*About this exercise*
Give the data below again exactly as written, without its pictures.
Source material section start
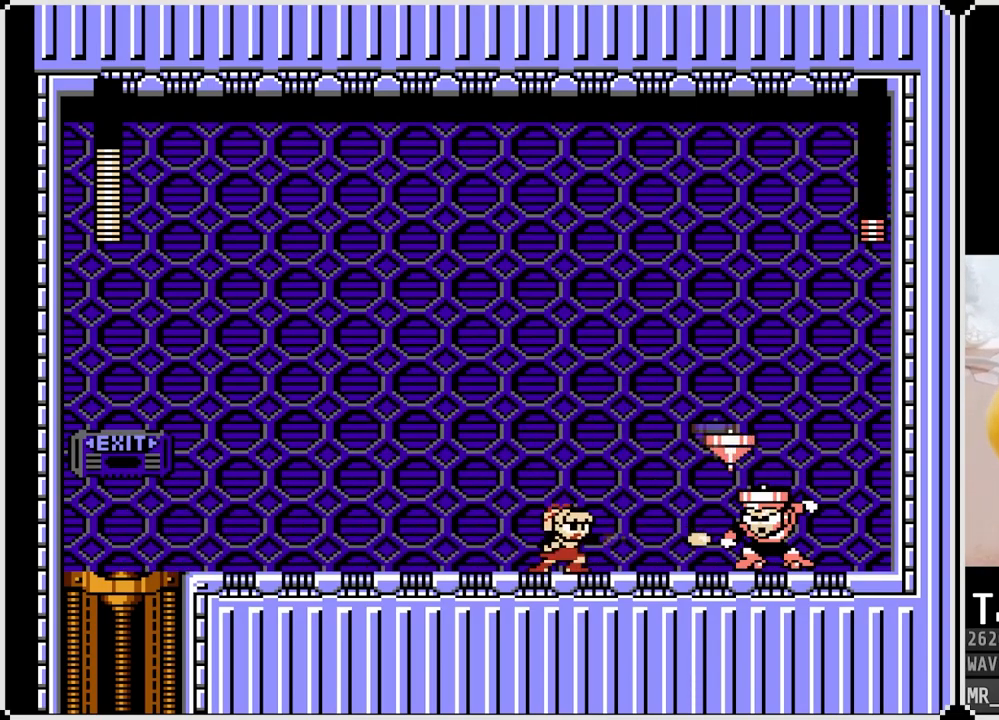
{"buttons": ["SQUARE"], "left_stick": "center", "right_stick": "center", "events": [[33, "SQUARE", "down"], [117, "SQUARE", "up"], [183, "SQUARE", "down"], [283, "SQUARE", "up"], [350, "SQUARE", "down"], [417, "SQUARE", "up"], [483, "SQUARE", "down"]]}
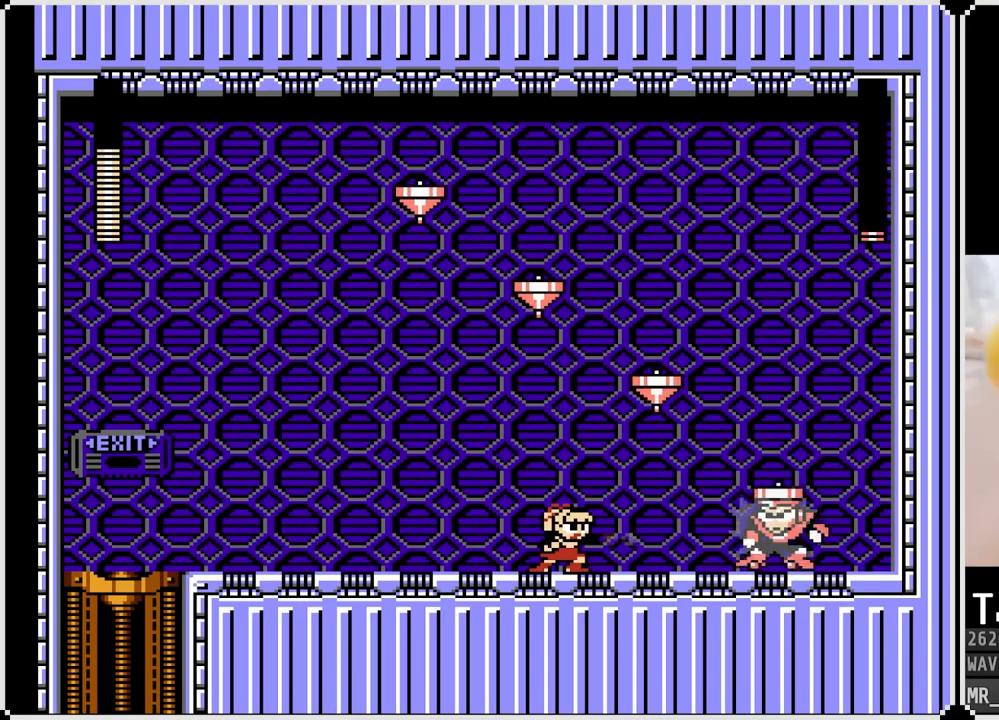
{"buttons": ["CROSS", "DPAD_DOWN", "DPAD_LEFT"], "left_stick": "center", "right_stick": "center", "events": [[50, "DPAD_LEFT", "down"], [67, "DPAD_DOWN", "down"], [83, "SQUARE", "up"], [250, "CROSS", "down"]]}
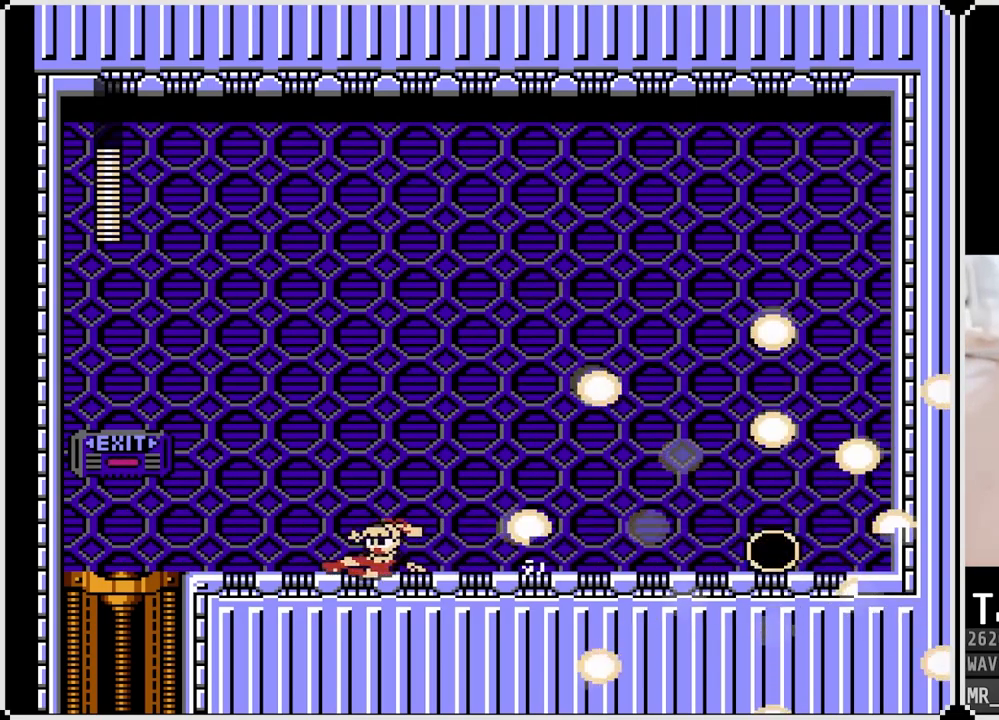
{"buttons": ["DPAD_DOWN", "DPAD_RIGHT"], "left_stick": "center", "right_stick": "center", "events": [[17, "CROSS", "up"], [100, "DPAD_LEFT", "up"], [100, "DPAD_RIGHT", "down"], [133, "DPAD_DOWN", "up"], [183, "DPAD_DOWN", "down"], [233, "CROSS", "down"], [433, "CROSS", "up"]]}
Source material section end
*Answer space*
{"buttons": ["SQUARE"], "left_stick": "center", "right_stick": "center", "events": [[33, "SQUARE", "down"], [117, "SQUARE", "up"], [183, "SQUARE", "down"], [283, "SQUARE", "up"], [350, "SQUARE", "down"], [417, "SQUARE", "up"], [483, "SQUARE", "down"]]}
{"buttons": ["CROSS", "DPAD_DOWN", "DPAD_LEFT"], "left_stick": "center", "right_stick": "center", "events": [[50, "DPAD_LEFT", "down"], [67, "DPAD_DOWN", "down"], [83, "SQUARE", "up"], [250, "CROSS", "down"]]}
{"buttons": ["DPAD_DOWN", "DPAD_RIGHT"], "left_stick": "center", "right_stick": "center", "events": [[17, "CROSS", "up"], [100, "DPAD_LEFT", "up"], [100, "DPAD_RIGHT", "down"], [133, "DPAD_DOWN", "up"], [183, "DPAD_DOWN", "down"], [233, "CROSS", "down"], [433, "CROSS", "up"]]}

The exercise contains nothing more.